What is the importance and the relationship of the past and our construction of the past in the novel?


The time in the novel “The Great Gatsby” flows evenly but is broken into the past, present and future. Since we only live in the present, planning our futures and dreams we try to live in the past and it restricts our future. Throughout Fitzgerald's novel, Gatsby wasted time and his life for a single dream than was his illusion of his perfect future.
Though his dream is unattainable Gatsby continues to chase after it and that makes him a strong character.


Gatsby can’t stop thinking about Daisy and how they belong together. He suffers under the fact, that she married tom when he was in the war. But one important reason why Daisy did that was because she was lonely. On page 159 she says: “she wanted her life shaped now, immediately--and the decision must be made by some force—of love, of money, of unquestionable practically—that was close at hand.” She was lonely, she longed for someone. But Gatsby was not there for her. He was gone. Tom was there for her when she needed someone and that’s why she decided for him.
Nick describes Gatsby as“…The Son of God” which he means ironically. Nick referrers to Jesus, when he said the son of god. Jesus’ father always knew what Jesus was doing. Gatsby’s father does not know a lot about his son. Also Jesus was selfless. Gatsby is recreating himself trying to fill the big hole inside of him. So is it obvious that Nick is ironically when he calls Gatsby “The Son of God”.


On page 158 in the flashback it describes Gatsby’s time in the war: “He was worried now—there was a quality of nervous despair in Daisy’s letters.” You can compare her with a balloon. She wanted to see Gatsby so badly but he didn’t come. So she took what was there and that was Tom. She was nervous because she could not wait anymore and she was sick of being alone.


The green light on Daisy’s place at East Egg, which is almost not visible from Gatsby’s West Egg lawn, represents Gatsby’s hopes and dreams for the future. In chapter one he reaches towards it in the darkness and later in the book we find out that it symbolizes his goal, daisy, and the light should lead him there. But the light is actually already in his past, he just don’t want it to be true. Green is used a lot in the book. The money, the green light or hope, which most people connect with the color green.


When Gatsby returns from the war he wants to win Daisy back and he realizes that the only way to get Daisy to love him again was through money. Gatsby showed his logging for Daisy when “he stretched out his arms towards the dark water in a curious way” (p. 25) and Nick, the narrator of the story, having seen him do this, “I could have sworn he was trembling” (p. 26).
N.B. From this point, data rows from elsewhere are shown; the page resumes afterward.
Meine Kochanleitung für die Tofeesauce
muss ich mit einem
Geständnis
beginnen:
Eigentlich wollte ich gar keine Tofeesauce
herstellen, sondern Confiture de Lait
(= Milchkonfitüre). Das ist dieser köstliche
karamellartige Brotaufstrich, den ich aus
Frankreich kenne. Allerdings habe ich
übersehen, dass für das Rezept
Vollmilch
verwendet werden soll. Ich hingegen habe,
To Gatsby, Daisy is the perfect woman, who is beautiful and intelligent, however in reality she is not as perfect as she is in Gatsby’s imagination. Gatsby was so obsessed and focused on his dream that he didn’t even notice that Daisy is in his future. Nevertheless he took some risks such as blaming himself for Myrtles death with the car accident. You could almost say that his love to Daisy made him blind. Gatsby never achieved his goal because George Wilson kills him since he was believed to be the killer of Myrtle. But we can be sure about one thing. He earned his respect from other people by chasing his dream.